Harry Potter and the Retrospective, Part 1


If my discussion of the Harry Potter novels seemed to alternate between praise and criticism, that’s probably a fair reflections of my feelings. I enjoy the books, and even came to respect J.K. Rowling’s talents as a writer. I can understand why the series became so popular. At the same time, I can’t recall ever having read a work and been so impressed by some aspects of the writing but so frustrated by other aspects. A few small problems prevent the Harry Potter from truly fulfilling its promise.

Harry Potter and the Lack of World-Building

I’ve never entirely accepted the haphazard approach to world-building in the Harry Potter series. The books never clearly lay out the rules of the wizarding world, so I never entirely understood how everything fits together. I feel like the series introduced many magical “tricks” or “gimmicks” without accepting or even understanding the consequences for other parts of the story. Just to list a few examples:

  • Why don’t the wizards have stockpiles of Felix Felicis to help them during crises, such as the final battle against Voldemort in Deathly Hallows?
  • Why doesn’t the wizarding world take extra security precautions against Polyjuice Potion or the Imperius Curse?
  • Why doesn’t Hermione consider using the Time-Turner to go back in time to prevent Voldemort’s rise, Dumbledore’s death, or any of the bad things that have happened ever?
  • Why didn’t Voldemort or his minions try to use the Vanishing Cabinet in the Room of Requirement to sneak into Hogwarts before Half-Blood Prince?
Too bad there's no spell that could have increased their chances of survival...
Too bad there’s no spell that could have increased their chances of survival…
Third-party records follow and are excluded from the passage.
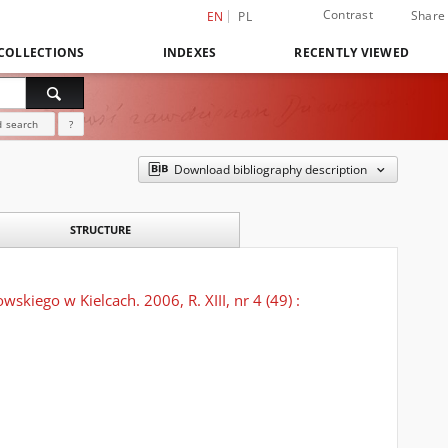
Contrast
Share
EN
PL
COLLECTIONS
INDEXES
RECENTLY VIEWED
 search
?
Download bibliography description
STRUCTURE
iego w Kielcach. 2006, R. XIII, nr 4 (49) :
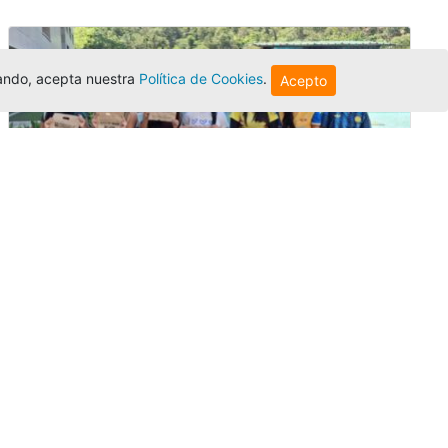
egando, acepta nuestra
Política de Cookies
.
Acepto
Amigonianos inician intercambios
académicos en 2026-2
Editor
,
4/8/2026
Estudiantes de la Universidad Católica Luis
Amigó realizarán
intercambios
nacionales
e internacionales durante el segundo
semestre de 2026, fortaleciendo su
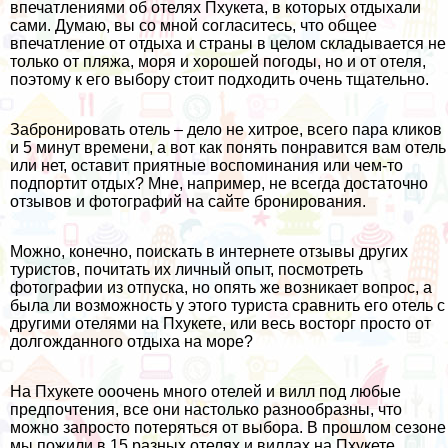
впечатлениями об отелях Пхукета, в которых отдыхали
сами. Думаю, вы со мной согласитесь, что общее
впечатление от отдыха и страны в целом складывается не
только от пляжа, моря и хорошей погоды, но и от отеля,
поэтому к его выбору стоит подходить очень тщательно.
Забронировать отель – дело не хитрое, всего пара кликов
и 5 минут времени, а вот как понять понравится вам отель
или нет, оставит приятные воспоминания или чем-то
подпортит отдых? Мне, например, не всегда достаточно
отзывов и фотографий на сайте бронирования.
Можно, конечно, поискать в интернете отзывы других
туристов, почитать их личный опыт, посмотреть
фотографии из отпуска, но опять же возникает вопрос, а
была ли возможность у этого туриста сравнить его отель с
другими отелями на Пхукете, или весь восторг просто от
долгожданного отдыха на море?
На Пхукете ооочень много отелей и вилл под любые
предпочтения, все они настолько разнообразны, что
можно запросто потеряться от выбора. В прошлом сезоне
мы пожили в 15 разных отелях и виллах на Пхукете,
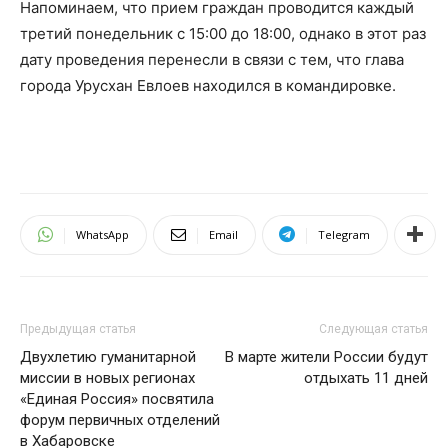
Напоминаем, что прием граждан проводится каждый
третий понедельник с 15:00 до 18:00, однако в этот раз
дату проведения перенесли в связи с тем, что глава
города Урусхан Евлоев находился в командировке.
WhatsApp
Email
Telegram
Предыдущая статья
Следующая статья
Двухлетию гуманитарной
В марте жители России будут
миссии в новых регионах
отдыхать 11 дней
«Единая Россия» посвятила
форум первичных отделений
в Хабаровске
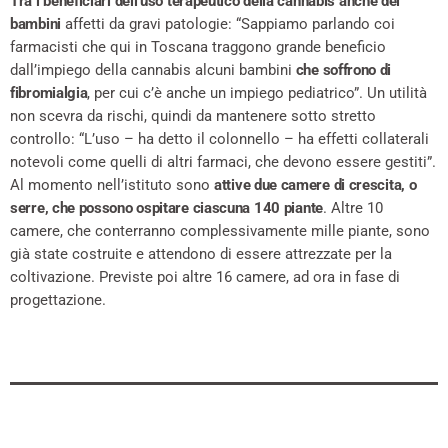
Tra i beneficiari dell’uso terapeutico della cannabis anche dei
bambini
affetti da gravi patologie: “Sappiamo parlando coi
farmacisti che qui in Toscana traggono grande beneficio
dall’impiego della cannabis alcuni bambini
che soffrono di
fibromialgia
, per cui c’è anche un impiego pediatrico”. Un utilità
non scevra da rischi, quindi da mantenere sotto stretto
controllo: “L’uso – ha detto il colonnello – ha effetti collaterali
notevoli come quelli di altri farmaci, che devono essere gestiti”.
Al momento nell’istituto sono
attive due camere di crescita, o
serre, che possono ospitare ciascuna 140 piante
. Altre 10
camere, che conterranno complessivamente mille piante, sono
già state costruite e attendono di essere attrezzate per la
coltivazione. Previste poi altre 16 camere, ad ora in fase di
progettazione.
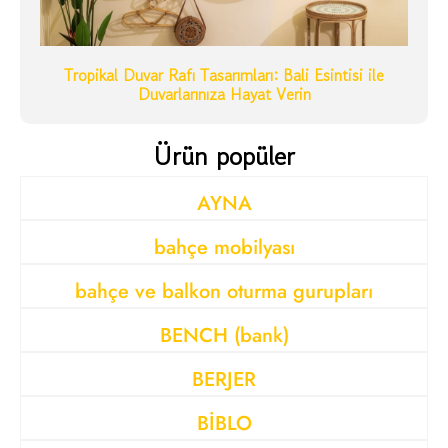
Tropikal Duvar Rafı Tasarımları: Bali Esintisi ile
Duvarlarınıza Hayat Verin
Ürün popüler
AYNA
bahçe mobilyası
bahçe ve balkon oturma gurupları
BENCH (bank)
BERJER
BİBLO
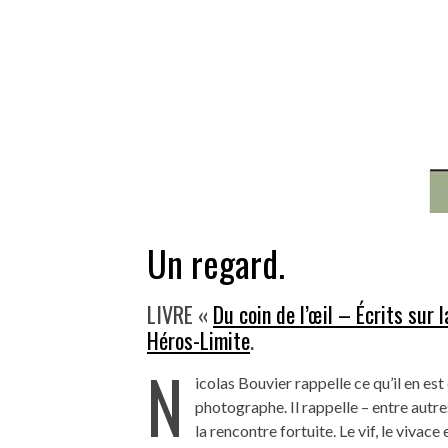
Un regard.
LIVRE «
Du coin de l’œil – Écrits sur 
Héros-Limite
.
N
icolas Bouvier rappelle ce qu’il en es
photographe. Il rappelle – entre autres
la rencontre fortuite. Le vif, le vivace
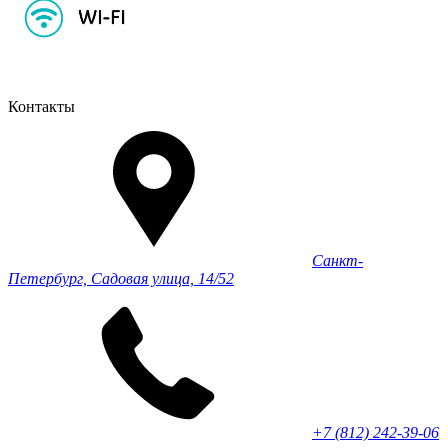
Контакты
Санкт-
Петербург, Садовая улица, 14/52
+7 (812) 242-39-06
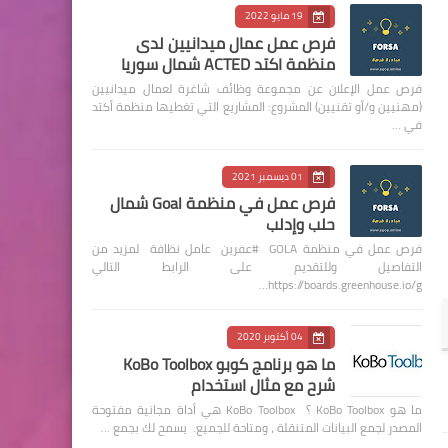
19 مايو 2022
فرص عمل عمال ميدانيين لدى
منظمة اكتد ACTED شمال سوريا
فرص عمل الإعلان عن مجموعة وظائف شاغرة لعمال ميدانيين
(مهنيين و/أو تقنيين) المشروع: المشاريع التي تغطيها منظمة أكتد
في …
01 ديسمبر 2021
فرص عمل في منظمة Goal شمال
حلب وإدلب
فرص عمل في منظمة GOLA #عفرين عامل نظافة لمزيد من
التفاصيل وللتقديم على الرابط التالي
https://boards.greenhouse.io/g…
04 أكتوبر 2020
ما هو برنامج كوبو KoBo Toolbox
شرح مع مثال استخدام
ما هو KoBo Toolbox ؟ KoBo Toolbox هي أداة مجانية مفتوحة
المصدر لجمع البيانات المتنقلة ، ومتاحة للجميع. يسمح لك بجمع …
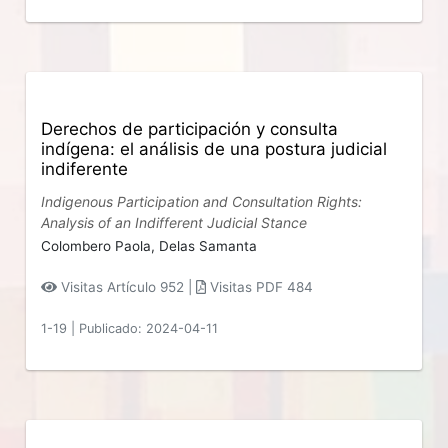
Derechos de participación y consulta
indígena: el análisis de una postura judicial
indiferente
Indigenous Participation and Consultation Rights:
Analysis of an Indifferent Judicial Stance
Colombero Paola,
Delas Samanta
Visitas Artículo 952 |
Visitas PDF 484
1-19
|
Publicado: 2024-04-11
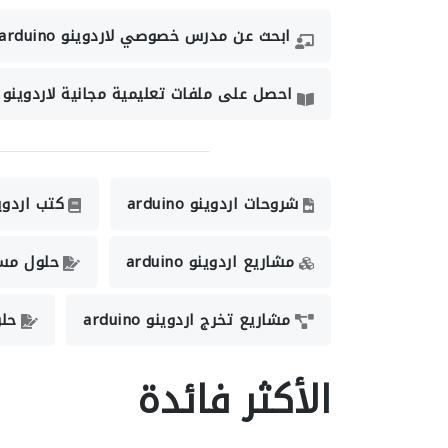
ابحث عن مدرس خصوصي لاردوينو arduino
احصل على ملفات تعليمية مجانية لاردوينو arduino
شروحات اردوينو arduino
كتب اردوينو no
مشاريع اردوينو arduino
حلول مسائل 
مشاريع تخرج اردوينو arduino
حلول
الأكثر فائدة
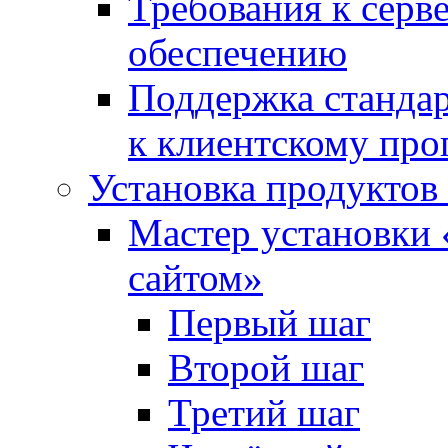
Требования к сер
обеспечению
Поддержка стандар
к клиентскому пр
Установка продуктов
Мастер установки 
сайтом»
Первый шаг
Второй шаг
Третий шаг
In short, if such useful magical devices or potions truly existed, I can’t imagine that wizards would use them so sparingly. These things should have consequences and affect how people in the story behave. Unfortunately the books just don’t make the case.

I forgave some of these plot holes and contrivances in Sorcerer’s Stone because that book had a more whimsical tone and featured Harry at a very young age. It made sense that he – and the narrative – might not explain all the rules of the wizarding world. However, in the later books, Harry learns more about the wizarding world. The narrative spends more time on plot details and world-building. Yet, I felt this sometimes retroactively undermined the world-building by coming up with explanations that don’t truly resolve the problem.
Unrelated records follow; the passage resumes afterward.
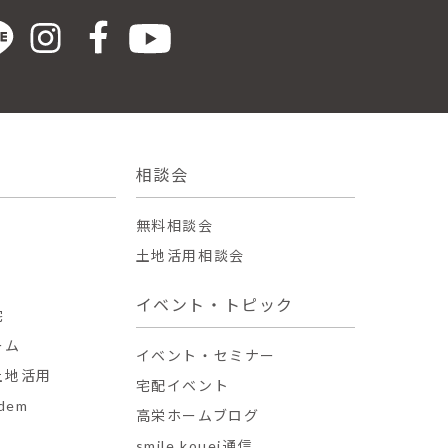
相談会
無料相談会
土地活用相談会
イベント・トピック
宅
ーム
イベント・セミナー
土地活用
宅配イベント
dem
高栄ホームブログ
smile kouei通信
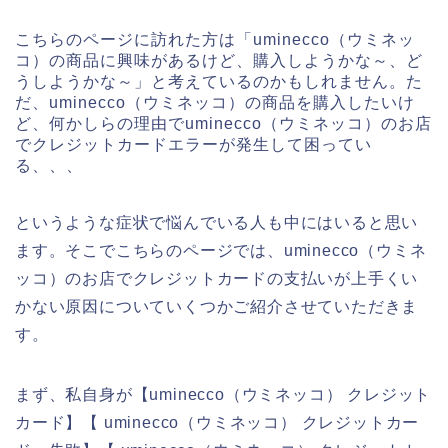
こちらのページに訪れた方は「uminecco（ウミネッ
コ）の商品に興味があるけど、購入しようかな～、ど
うしようかな～」と考えているのかもしれません。た
だ、uminecco（ウミネッコ）の商品を購入したいけ
ど、何かしらの理由でuminecco（ウミネッコ）のお店
でクレジットカードエラーが発生して困ってい
る、、、
というような症状で悩んでいる人も中にはいると思い
ます。そこでこちらのページでは、uminecco（ウミネ
ッコ）のお店でクレジットカードの支払いが上手くい
かない原因についていくつかご紹介させていただきま
す。
まず、私自身が【uminecco（ウミネッコ） クレジット
カード】【 uminecco（ウミネッコ） クレジットカー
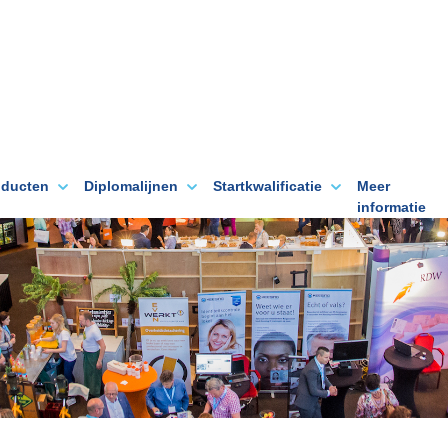
oducten
Diplomalijnen
Startkwalificatie
Meer
informatie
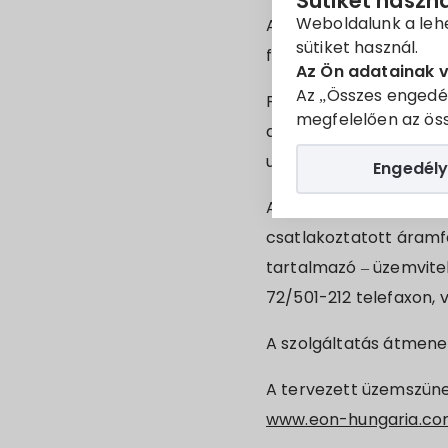
Sütiket haszn
Weboldalunk a leh
A tervszerű beavatkoz
sütiket használ.
feszültség-mentesítés
Az Ön adatainak 
Az „Összes engedé
Favágási munkálatok el
megfelelően az öss
a Wesselényi utca 1-től
utca 21-ben, 23-ban és
Engedély
A balesetek megelőzés
csatlakoztatott áramfe
tartalmazó – üzemvitel
72/501-212 telefaxon, 
A szolgáltatás átmene
A tervezett üzemszüne
www.eon-hungaria.c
For example, in Half-Blood Prince, the Ministry of Magic warns against Death Eaters using Polyjuice Potion to impersonate other wizards. On the one hand, it’s good to see the series recognize the consequences of something it introduced way back in the second book. On the other hand, it begs the question of why the Ministry took no precautions before Voldemort’s return. As seen in Chamber of Secrets, it was relatively easy for Hermione to brew Polyjuice Potion. Barty Crouch, Jr. impersonated an Auror for an entire year and nobody caught him. So why don’t wizards use Polyjuice Potion regularly to impersonate other people? How does the Ministry prevent rampant identity theft? Half-Blood Prince suggests Rowling was aware of the problem, but the solution came too late to fully accept.

Harry Potter and the Expository Ending

There’s a lot of exposition in the Harry Potter books, especially near the end. Almost every book contains a scene in which the villain explains his plan, and then another scene in which a professor – usually Dumbledore – contextualizes the events of the book. In other words, the villain would connect the dots for Harry and then Dumbledore would tell him how they fit into the larger story. For example, at the end of Order of the Phoenix, the Death Eaters tell Harry about the prophecy and Voldemort’s plan to trick him into coming to the Ministry to retrieve it. Afterwards, Dumbledore recapitulates the death of Harry’s parents (yet again!) and Harry’s first five years at Hogwarts, adding new details he’d kept hidden from Harry in light of the prophecy.

So, Harry, here's what really happened...
So, Harry, here’s what really happened…

One of the most important rules in storytelling is to “show, not tell.” If something vital happens in the plot, it’s generally better to show it rather than have two characters sitting around discussing it. Showing events firsthand allows readers to develop their own impressions and interpretations. By contrast, relying on a character to explain those events forces an interpretation onto the reader as we see the events only through that character’s eyes.

I suspect Rowling relied so heavily on exposition because she limits readers to Harry’s point of view throughout the series. With a few exceptions, we only know what Harry knows and see what Harry sees. I generally like this approach because it creates the sense that we are accompanying Harry as he grows up. But it does limit the storytelling possibilities. Harry only experiences part of the overall story and understands even less. Like most kids, he needs an adult to help him make sense of everything.

However, I think Rowling could have reduced the series’ reliance on info dumps by integrating the major reveals more closely with the plot. For example, in Order of the Phoenix, she found a clever way to let Harry observe Voldemort through Legilimency. Harry would sometimes receive visions, which allowed readers to witness Voldemort’s actions without changing the point of view character. It’s certainly a better approach than simply having Voldemort or one of his henchmen summarize those events later on.